# Data section:
• • • • • • •
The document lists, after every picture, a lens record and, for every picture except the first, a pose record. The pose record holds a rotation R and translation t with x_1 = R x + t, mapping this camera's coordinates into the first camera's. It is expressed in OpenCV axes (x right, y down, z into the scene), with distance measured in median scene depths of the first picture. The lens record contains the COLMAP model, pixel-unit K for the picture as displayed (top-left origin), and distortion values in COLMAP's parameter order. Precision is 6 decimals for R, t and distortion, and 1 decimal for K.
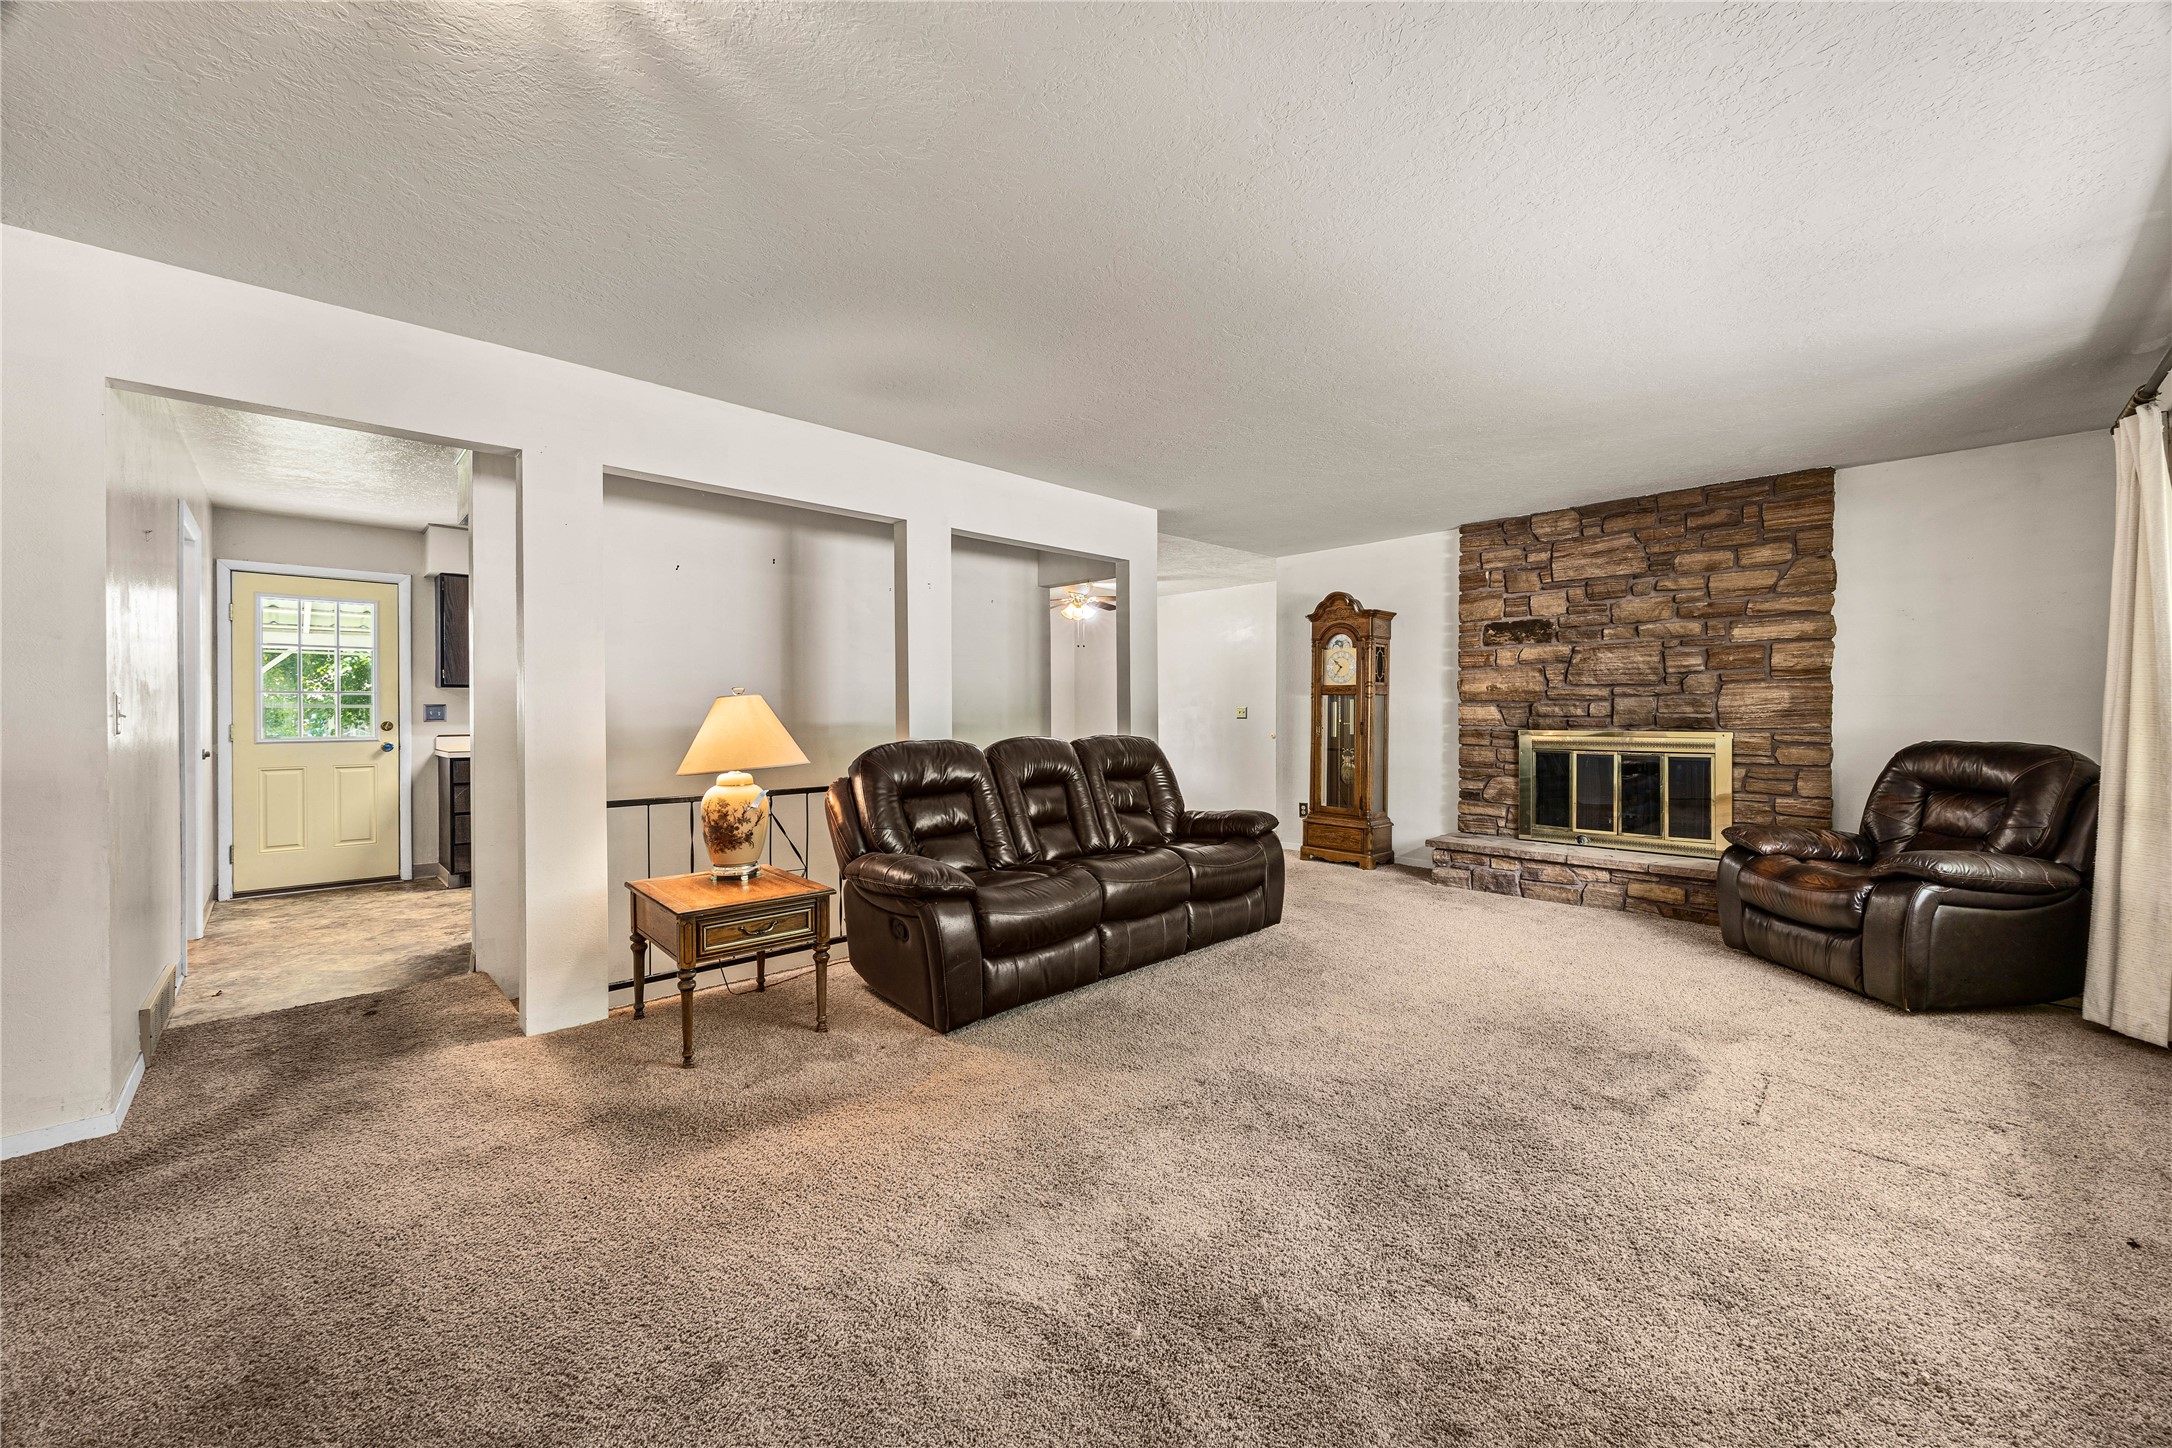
lens RADIAL K [[827.5, 0, 1088.6], [0, 827.5, 715.1], [0, 0, 1]] dist [-0.000450, 0.000233]
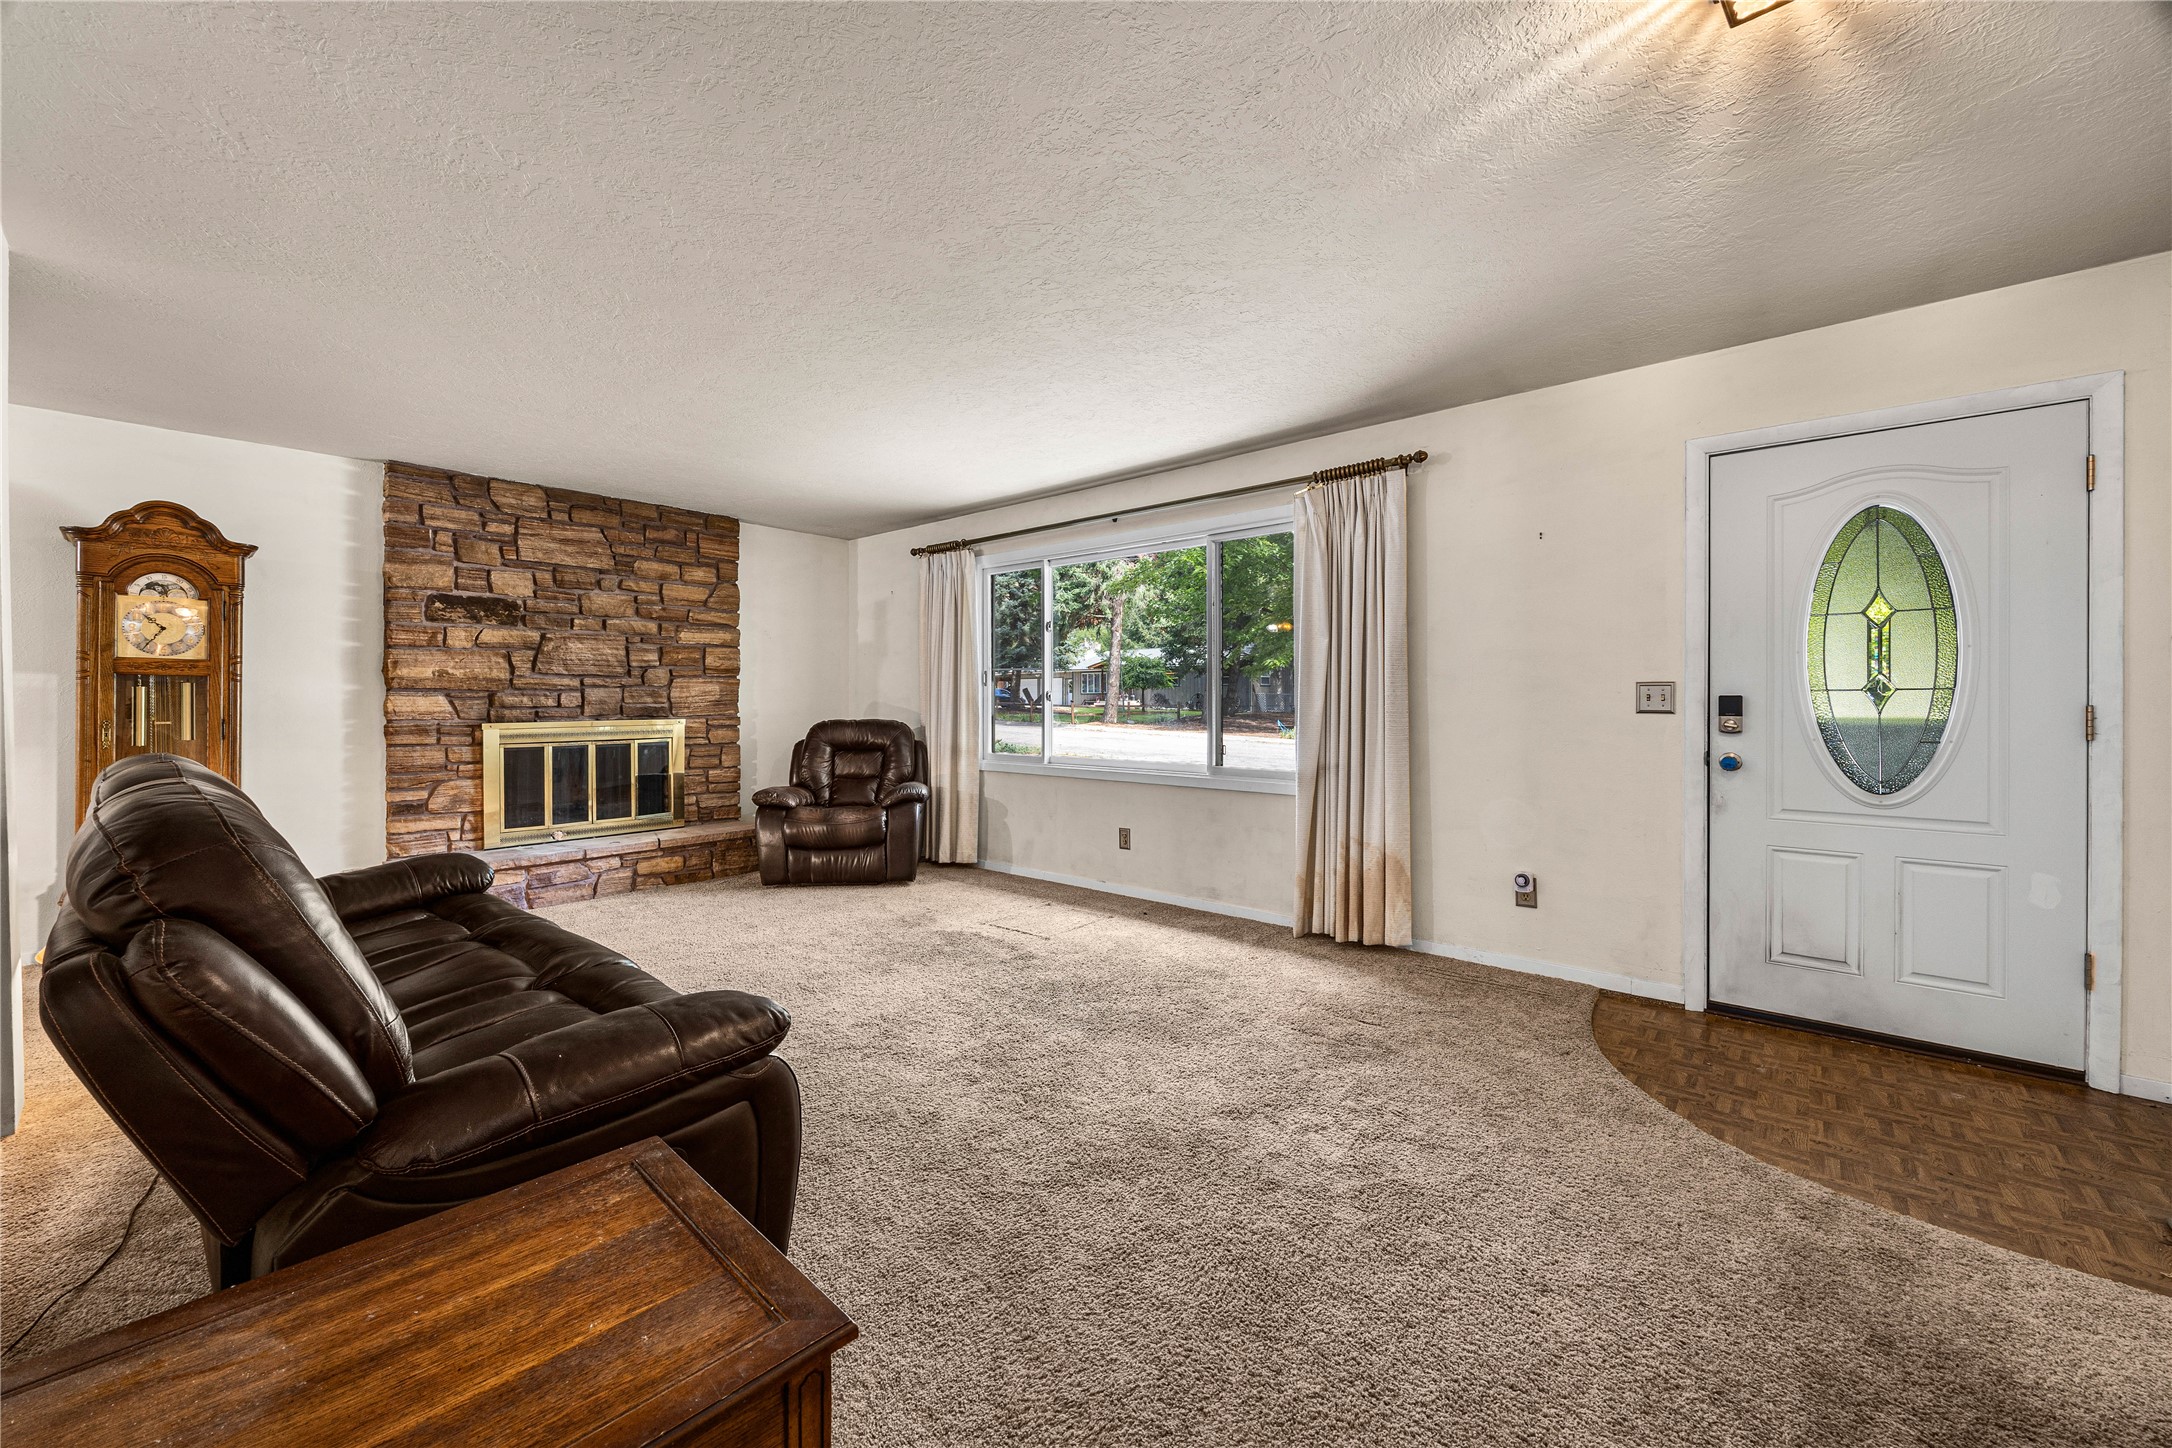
lens RADIAL K [[852.0, 0, 1067.3], [0, 852.0, 703.3], [0, 0, 1]] dist [-0.001216, -0.000002]
pose [[-0.081162, -0.002555, 0.996698, -0.442907], [0.007192, 0.999969, 0.003149, -0.001690], [-0.996675, 0.007424, -0.081141, 0.495625]]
• • • • • • •
# What you are asked to do:
When you retype the data above, match every line exactly and leave the pictures behind.

# Result of the task:
The document lists, after every picture, a lens record and, for every picture except the first, a pose record. The pose record holds a rotation R and translation t with x_1 = R x + t, mapping this camera's coordinates into the first camera's. It is expressed in OpenCV axes (x right, y down, z into the scene), with distance measured in median scene depths of the first picture. The lens record contains the COLMAP model, pixel-unit K for the picture as displayed (top-left origin), and distortion values in COLMAP's parameter order. Precision is 6 decimals for R, t and distortion, and 1 decimal for K.
lens RADIAL K [[827.5, 0, 1088.6], [0, 827.5, 715.1], [0, 0, 1]] dist [-0.000450, 0.000233]
lens RADIAL K [[852.0, 0, 1067.3], [0, 852.0, 703.3], [0, 0, 1]] dist [-0.001216, -0.000002]
pose [[-0.081162, -0.002555, 0.996698, -0.442907], [0.007192, 0.999969, 0.003149, -0.001690], [-0.996675, 0.007424, -0.081141, 0.495625]]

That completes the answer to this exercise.